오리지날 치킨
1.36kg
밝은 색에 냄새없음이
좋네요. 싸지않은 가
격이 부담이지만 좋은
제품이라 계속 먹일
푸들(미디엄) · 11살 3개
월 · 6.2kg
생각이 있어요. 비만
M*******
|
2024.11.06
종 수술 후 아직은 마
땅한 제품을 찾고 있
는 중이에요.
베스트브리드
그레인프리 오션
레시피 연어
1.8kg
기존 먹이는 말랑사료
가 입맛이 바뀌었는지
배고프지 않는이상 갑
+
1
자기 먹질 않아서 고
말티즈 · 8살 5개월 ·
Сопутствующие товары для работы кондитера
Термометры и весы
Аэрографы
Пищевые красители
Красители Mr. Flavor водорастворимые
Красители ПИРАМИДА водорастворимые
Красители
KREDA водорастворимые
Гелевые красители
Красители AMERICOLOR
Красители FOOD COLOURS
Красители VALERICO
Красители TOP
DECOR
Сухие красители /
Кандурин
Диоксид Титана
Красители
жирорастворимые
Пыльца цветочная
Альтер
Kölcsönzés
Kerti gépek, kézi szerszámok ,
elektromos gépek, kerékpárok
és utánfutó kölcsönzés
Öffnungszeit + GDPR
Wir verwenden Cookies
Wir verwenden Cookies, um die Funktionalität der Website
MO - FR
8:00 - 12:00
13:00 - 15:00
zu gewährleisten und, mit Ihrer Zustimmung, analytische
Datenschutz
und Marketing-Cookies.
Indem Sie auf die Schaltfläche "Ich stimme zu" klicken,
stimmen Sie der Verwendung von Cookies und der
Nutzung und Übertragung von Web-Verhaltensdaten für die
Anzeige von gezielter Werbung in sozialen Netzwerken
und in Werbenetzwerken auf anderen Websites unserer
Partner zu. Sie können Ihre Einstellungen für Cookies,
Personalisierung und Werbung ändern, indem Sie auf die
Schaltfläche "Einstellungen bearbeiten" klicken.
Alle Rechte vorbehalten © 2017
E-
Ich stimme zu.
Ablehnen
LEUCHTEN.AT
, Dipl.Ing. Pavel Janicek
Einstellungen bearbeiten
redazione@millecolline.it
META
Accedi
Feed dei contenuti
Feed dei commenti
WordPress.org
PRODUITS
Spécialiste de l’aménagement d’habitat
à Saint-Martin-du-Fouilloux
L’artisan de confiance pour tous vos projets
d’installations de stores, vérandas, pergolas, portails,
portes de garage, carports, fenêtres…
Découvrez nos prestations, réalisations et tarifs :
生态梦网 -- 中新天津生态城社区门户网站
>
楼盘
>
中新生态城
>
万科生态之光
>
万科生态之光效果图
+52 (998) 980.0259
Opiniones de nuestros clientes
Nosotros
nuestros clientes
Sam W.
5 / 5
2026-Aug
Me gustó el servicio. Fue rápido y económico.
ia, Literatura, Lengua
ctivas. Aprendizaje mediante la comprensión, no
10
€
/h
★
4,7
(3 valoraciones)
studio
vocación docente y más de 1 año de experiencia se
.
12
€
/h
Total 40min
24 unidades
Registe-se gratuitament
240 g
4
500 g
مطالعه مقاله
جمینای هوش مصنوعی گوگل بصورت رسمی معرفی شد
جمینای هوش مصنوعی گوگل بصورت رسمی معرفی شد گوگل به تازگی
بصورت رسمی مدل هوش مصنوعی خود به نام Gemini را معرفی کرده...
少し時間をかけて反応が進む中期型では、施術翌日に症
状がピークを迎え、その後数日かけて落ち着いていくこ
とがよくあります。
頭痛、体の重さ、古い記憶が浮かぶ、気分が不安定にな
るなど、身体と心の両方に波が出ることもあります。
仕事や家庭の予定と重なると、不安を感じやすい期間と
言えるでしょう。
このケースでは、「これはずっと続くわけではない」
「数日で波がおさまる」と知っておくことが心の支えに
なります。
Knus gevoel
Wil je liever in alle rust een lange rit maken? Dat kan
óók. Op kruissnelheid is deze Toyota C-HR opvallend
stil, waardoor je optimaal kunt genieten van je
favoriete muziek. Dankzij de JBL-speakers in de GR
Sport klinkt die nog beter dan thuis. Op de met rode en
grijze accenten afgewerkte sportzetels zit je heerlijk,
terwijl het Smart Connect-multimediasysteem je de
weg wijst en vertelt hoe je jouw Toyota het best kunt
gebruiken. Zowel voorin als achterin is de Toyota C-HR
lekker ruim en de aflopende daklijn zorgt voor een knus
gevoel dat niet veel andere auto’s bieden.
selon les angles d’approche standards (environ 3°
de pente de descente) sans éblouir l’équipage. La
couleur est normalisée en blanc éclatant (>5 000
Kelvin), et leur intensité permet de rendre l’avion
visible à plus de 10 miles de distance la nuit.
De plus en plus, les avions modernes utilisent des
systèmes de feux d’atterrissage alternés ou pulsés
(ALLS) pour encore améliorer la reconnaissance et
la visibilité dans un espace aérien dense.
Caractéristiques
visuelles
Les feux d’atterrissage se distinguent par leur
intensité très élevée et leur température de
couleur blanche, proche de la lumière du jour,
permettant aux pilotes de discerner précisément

════════════════

Exercise instructions
Search the material above for the word "klicken", then copy each line that holds it.

Exercise output
Indem Sie auf die Schaltfläche "Ich stimme zu" klicken,
Schaltfläche "Einstellungen bearbeiten" klicken.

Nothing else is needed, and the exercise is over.